LLaMA2 70B Chat Uncensored GGML

Property	Value
Base Model	LLaMA2 70B
Format	GGML (Deprecated)
License	LLaMA2
Paper	QLoRA (arxiv:2305.14314)
Training Dataset	wizard_vicuna_70k_unfiltered

What is llama2_70b_chat_uncensored-GGML?

This is a quantized version of the uncensored LLaMA2 70B chat model, specifically formatted in GGML for efficient CPU and GPU inference. The model was fine-tuned using QLoRA on an unfiltered conversation dataset to provide more direct, unrestricted responses compared to the base LLaMA2 model.

Implementation Details

The model is available in multiple quantization levels (Q2_K through Q5_K_M) offering different trade-offs between model size (28.59GB to 48.75GB) and performance. It requires the use of '-gqa 8' argument for proper functionality and supports various inference frameworks including llama.cpp, text-generation-webui, and KoboldCpp.

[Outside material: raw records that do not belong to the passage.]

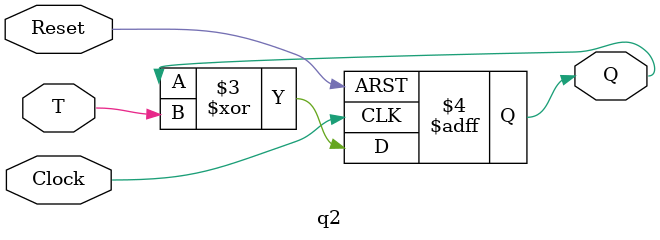
<source format=v>
module q2(T,Reset,Clock,Q);
input T,Reset,Clock;
output reg Q;
always @(negedge Clock or negedge Reset)
if (Reset==0) Q<=0;
else Q <= Q^T;
endmodule

</source>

Multiple quantization options for different hardware capabilities
Supports GPU acceleration with both CUDA and Metal
Context window of 4096 tokens
Uses Human-Response prompt template

Core Capabilities

Provides straightforward, unfiltered responses
Maintains high accuracy while reducing model size through quantization
Supports partial GPU offloading for optimal performance
Compatible with major GGML inference frameworks

Frequently Asked Questions

Q: What makes this model unique?

This model stands out for its uncensored approach to responses, providing direct answers without the typical AI safety filters, while maintaining the powerful capabilities of the 70B parameter architecture.

Q: What are the recommended use cases?

The model is suited for applications requiring direct, unfiltered responses, though users should note that GGML format is now deprecated in favor of GGUF format. It's particularly useful for CPU+GPU inference scenarios where straightforward interactions are preferred.